# Erforderliche Aufgabe 1
Ändere im vorgegebenen Text „Wurzel“ zu „Quadratwurzel“ und gib die Passage wieder, die bei den Worten „Danke für die“ beginnt und nach „Du bekommst 0,95²n²-380n+40000=2,33²*0,0475n.“ endet.
# Erforderliche Aufgabe 2
Nenne bitte nur die Anzahl der Zeilen, die das Wort „hacer“ enthalten, wobei Groß- und Kleinschreibung zählt.

# Vorgegebener Text
================================

Ich habe gerade beim Abschreiben doch noch zwei Fragen: 1.) Du schreibst: Erwartungswert minus 2,33 Standardabweichungen gleich 200, schreibst dann im nächsten Satz aber 0,95n-Wurzel (0,95*0,05*n)=200___Muss es nicht dann heißen: 0,95n-2,33*Wurzel (0,95*0,05*n) ? 2.)Für 0,95n-2,33*Wurzel (n*0,95*0,05)=200 erhalte ich 0,9025n^2 - 0,2579n - 40000=0 mit den Lösungen n1=210,67 und n2=-210,38 ||| Für 0,95n-Wurzel (n*0,95*0,05)=200 erhalte ich 0,9025n^2-0,0475n-40000=0 mit den Lösungen n1=210,55 und n2=-210,50 ||| Das versteh ich gerade gar nicht, ist ein Widerspruch zu deiner Antwort?! Grüße carbonpilot01
Du hast recht, ich habe vergessen, den Faktor 2,33 noch einmal hinzuschreiben.
Gerechnet habe ich aber mit ihm, sonst wäre ich nicht auf das korrekte Ergebnis gekommen.
Es muß lauten:
0,95n-2,33*Wurzel (0,95n*0,05)=200, was gerundet zu n=219 führt.
Danke für die Antwort, aber trotzdem komme ich noch nicht so ganz weiter. Deine zuletzt dargestellte Gleichung führt bei mir zu: 0,9025 n^2 - 0,1031n - 40000 = 0 Ist das bei Dir auch so? Und zu dieser Gleichung erhalte ich sowohl mit meinem Taschenrechner (CASIO fx-991 DE X) als auch mit Online-Taschenrechnern die Lösungen n1=210,58 und n2=-210,47 Wo liegt das das Problem?
Dann hast Du falsch aufgelöst.
Bring 200 nach links und den Term mit der Wurzel nach rechts und quadriere, wobei Du links nach der zweiten binomischen Formel vorgehst.
Du bekommst 0,95²n²-380n+40000=2,33²*0,0475n.

================================

# Bereitgestellte Daten
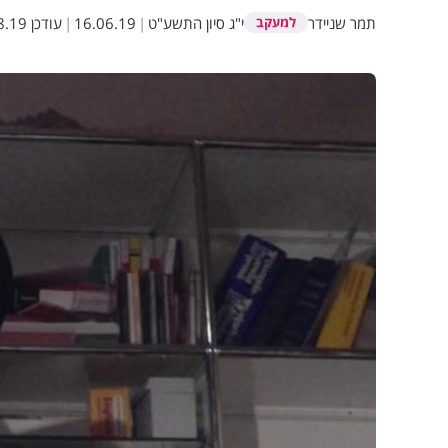
תמר שניידר
י"ג סיון התשע"ט
|
16.06.19
|
עודכן
9 09:12
למעקב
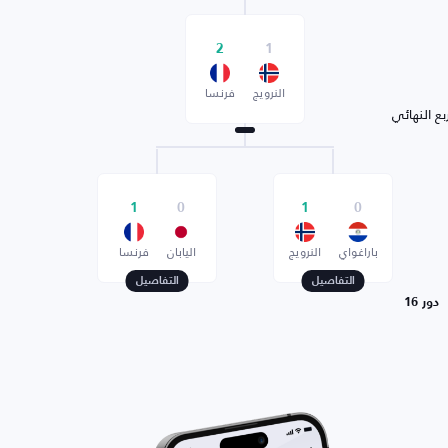
2
1
النرويج
فرنسا
بع النهائي
1
0
1
0
باراغواي
النرويج
اليابان
فرنسا
التفاصيل
التفاصيل
دور 16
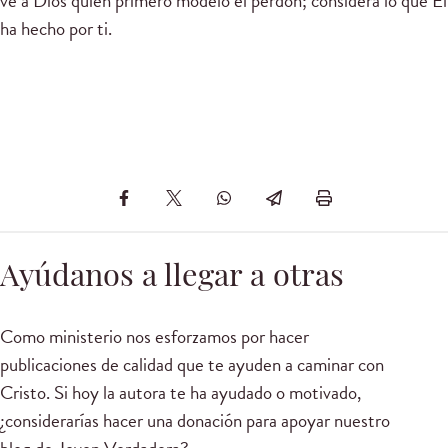
ve a Dios quien primero modelo el perdón; considera lo que Él
ha hecho por ti.
Ayúdanos a llegar a otras
Como ministerio nos esforzamos por hacer
publicaciones de calidad que te ayuden a caminar con
Cristo. Si hoy la autora te ha ayudado o motivado,
¿considerarías hacer una donación para apoyar nuestro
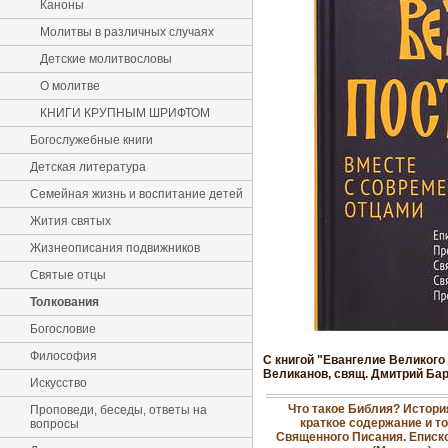
Каноны
Молитвы в различных случаях
Детские молитвословы
О молитве
КНИГИ КРУПНЫМ ШРИФТОМ
Богослужебные книги
Детская литература
Семейная жизнь и воспитание детей
Жития святых
Жизнеописания подвижников
Святые отцы
Толкования
Богословие
Философия
С книгой "Евангелие Великого 
Великанов, свящ. Дмитрий Бар
Искусство
Что такое Библия? Истори
Проповеди, беседы, ответы на
краткое содержание и т
вопросы
Священного Писания. Еписк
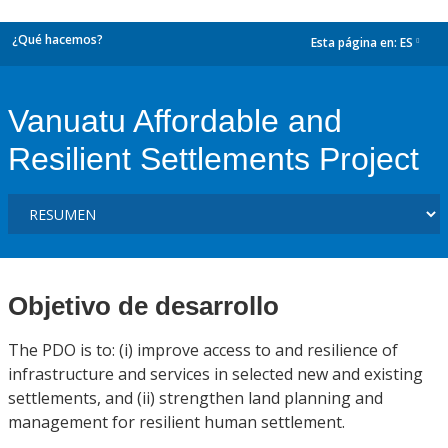
¿Qué hacemos?
Esta página en:
ES
dropdown
Vanuatu Affordable and
Resilient Settlements Project
Objetivo de desarrollo
The PDO is to: (i) improve access to and resilience of
infrastructure and services in selected new and existing
settlements, and (ii) strengthen land planning and
management for resilient human settlement.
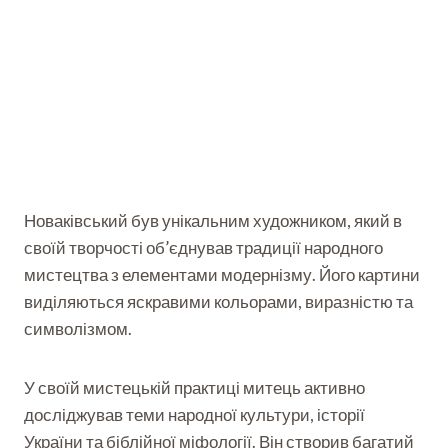
Новаківський був унікальним художником, який в
своїй творчості об’єднував традиції народного
мистецтва з елементами модернізму. Його картини
виділяються яскравими кольорами, виразністю та
символізмом.
У своїй мистецькій практиці митець активно
досліджував теми народної культури, історії
України та біблійної міфології. Він створив багатий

================================

# Ergebnis der Übung 1
Danke für die Antwort, aber trotzdem komme ich noch nicht so ganz weiter. Deine zuletzt dargestellte Gleichung führt bei mir zu: 0,9025 n^2 - 0,1031n - 40000 = 0 Ist das bei Dir auch so? Und zu dieser Gleichung erhalte ich sowohl mit meinem Taschenrechner (CASIO fx-991 DE X) als auch mit Online-Taschenrechnern die Lösungen n1=210,58 und n2=-210,47 Wo liegt das das Problem?
Dann hast Du falsch aufgelöst.
Bring 200 nach links und den Term mit der Quadratwurzel nach rechts und quadriere, wobei Du links nach der zweiten binomischen Formel vorgehst.
Du bekommst 0,95²n²-380n+40000=2,33²*0,0475n.

# Ergebnis der Übung 2
2